[[ Input records, beginning ]]

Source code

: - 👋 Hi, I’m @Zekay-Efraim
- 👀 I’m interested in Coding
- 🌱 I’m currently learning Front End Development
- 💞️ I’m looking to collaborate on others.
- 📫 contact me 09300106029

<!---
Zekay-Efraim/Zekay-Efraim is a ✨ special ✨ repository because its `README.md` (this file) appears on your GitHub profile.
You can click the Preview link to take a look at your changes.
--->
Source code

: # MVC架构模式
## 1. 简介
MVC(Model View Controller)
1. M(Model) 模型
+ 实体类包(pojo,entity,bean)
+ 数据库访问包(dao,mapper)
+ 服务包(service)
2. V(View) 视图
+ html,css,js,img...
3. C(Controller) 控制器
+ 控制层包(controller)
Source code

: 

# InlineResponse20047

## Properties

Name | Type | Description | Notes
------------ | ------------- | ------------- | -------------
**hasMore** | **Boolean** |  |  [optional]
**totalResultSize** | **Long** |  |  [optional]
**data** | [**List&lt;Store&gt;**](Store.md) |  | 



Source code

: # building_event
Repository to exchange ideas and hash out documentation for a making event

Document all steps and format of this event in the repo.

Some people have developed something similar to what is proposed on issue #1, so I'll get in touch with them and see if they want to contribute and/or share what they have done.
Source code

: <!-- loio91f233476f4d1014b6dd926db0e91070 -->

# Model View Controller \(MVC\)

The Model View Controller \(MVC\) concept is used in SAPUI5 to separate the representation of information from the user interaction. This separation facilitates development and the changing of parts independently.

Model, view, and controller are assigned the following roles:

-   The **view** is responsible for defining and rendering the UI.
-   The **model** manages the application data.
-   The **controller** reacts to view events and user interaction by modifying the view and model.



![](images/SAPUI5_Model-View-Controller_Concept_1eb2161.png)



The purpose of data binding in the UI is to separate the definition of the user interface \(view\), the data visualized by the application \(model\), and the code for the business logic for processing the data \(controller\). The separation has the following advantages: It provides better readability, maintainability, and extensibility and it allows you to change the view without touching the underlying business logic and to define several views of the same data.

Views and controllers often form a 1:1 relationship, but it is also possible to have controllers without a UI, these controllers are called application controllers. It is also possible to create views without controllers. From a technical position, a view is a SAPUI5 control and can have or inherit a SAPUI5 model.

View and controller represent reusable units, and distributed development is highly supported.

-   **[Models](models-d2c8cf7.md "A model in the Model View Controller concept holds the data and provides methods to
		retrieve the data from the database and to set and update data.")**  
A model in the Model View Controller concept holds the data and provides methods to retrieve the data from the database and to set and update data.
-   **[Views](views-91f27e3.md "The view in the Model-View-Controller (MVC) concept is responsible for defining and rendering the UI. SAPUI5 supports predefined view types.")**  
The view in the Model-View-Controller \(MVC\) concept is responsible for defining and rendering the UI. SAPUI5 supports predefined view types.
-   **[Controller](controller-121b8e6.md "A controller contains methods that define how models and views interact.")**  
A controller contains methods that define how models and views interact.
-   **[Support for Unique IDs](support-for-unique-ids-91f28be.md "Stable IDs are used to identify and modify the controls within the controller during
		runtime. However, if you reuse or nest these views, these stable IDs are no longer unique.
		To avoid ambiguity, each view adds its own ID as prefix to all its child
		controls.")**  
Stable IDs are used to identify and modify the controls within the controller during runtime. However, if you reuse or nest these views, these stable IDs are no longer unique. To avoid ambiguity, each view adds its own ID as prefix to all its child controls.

[[ Input records, end ]]

Assignment
Copy out the source text of every item above word for word, with no changes.

Output for this task
Source code

: - 👋 Hi, I’m @Zekay-Efraim
- 👀 I’m interested in Coding
- 🌱 I’m currently learning Front End Development
- 💞️ I’m looking to collaborate on others.
- 📫 contact me 09300106029

<!---
Zekay-Efraim/Zekay-Efraim is a ✨ special ✨ repository because its `README.md` (this file) appears on your GitHub profile.
You can click the Preview link to take a look at your changes.
--->
Source code

: # MVC架构模式
## 1. 简介
MVC(Model View Controller)
1. M(Model) 模型
+ 实体类包(pojo,entity,bean)
+ 数据库访问包(dao,mapper)
+ 服务包(service)
2. V(View) 视图
+ html,css,js,img...
3. C(Controller) 控制器
+ 控制层包(controller)
Source code

: 

# InlineResponse20047

## Properties

Name | Type | Description | Notes
------------ | ------------- | ------------- | -------------
**hasMore** | **Boolean** |  |  [optional]
**totalResultSize** | **Long** |  |  [optional]
**data** | [**List&lt;Store&gt;**](Store.md) |  | 



Source code

: # building_event
Repository to exchange ideas and hash out documentation for a making event

Document all steps and format of this event in the repo.

Some people have developed something similar to what is proposed on issue #1, so I'll get in touch with them and see if they want to contribute and/or share what they have done.
Source code

: <!-- loio91f233476f4d1014b6dd926db0e91070 -->

# Model View Controller \(MVC\)

The Model View Controller \(MVC\) concept is used in SAPUI5 to separate the representation of information from the user interaction. This separation facilitates development and the changing of parts independently.

Model, view, and controller are assigned the following roles:

-   The **view** is responsible for defining and rendering the UI.
-   The **model** manages the application data.
-   The **controller** reacts to view events and user interaction by modifying the view and model.



![](images/SAPUI5_Model-View-Controller_Concept_1eb2161.png)



The purpose of data binding in the UI is to separate the definition of the user interface \(view\), the data visualized by the application \(model\), and the code for the business logic for processing the data \(controller\). The separation has the following advantages: It provides better readability, maintainability, and extensibility and it allows you to change the view without touching the underlying business logic and to define several views of the same data.

Views and controllers often form a 1:1 relationship, but it is also possible to have controllers without a UI, these controllers are called application controllers. It is also possible to create views without controllers. From a technical position, a view is a SAPUI5 control and can have or inherit a SAPUI5 model.

View and controller represent reusable units, and distributed development is highly supported.

-   **[Models](models-d2c8cf7.md "A model in the Model View Controller concept holds the data and provides methods to
		retrieve the data from the database and to set and update data.")**  
A model in the Model View Controller concept holds the data and provides methods to retrieve the data from the database and to set and update data.
-   **[Views](views-91f27e3.md "The view in the Model-View-Controller (MVC) concept is responsible for defining and rendering the UI. SAPUI5 supports predefined view types.")**  
The view in the Model-View-Controller \(MVC\) concept is responsible for defining and rendering the UI. SAPUI5 supports predefined view types.
-   **[Controller](controller-121b8e6.md "A controller contains methods that define how models and views interact.")**  
A controller contains methods that define how models and views interact.
-   **[Support for Unique IDs](support-for-unique-ids-91f28be.md "Stable IDs are used to identify and modify the controls within the controller during
		runtime. However, if you reuse or nest these views, these stable IDs are no longer unique.
		To avoid ambiguity, each view adds its own ID as prefix to all its child
		controls.")**  
Stable IDs are used to identify and modify the controls within the controller during runtime. However, if you reuse or nest these views, these stable IDs are no longer unique. To avoid ambiguity, each view adds its own ID as prefix to all its child controls.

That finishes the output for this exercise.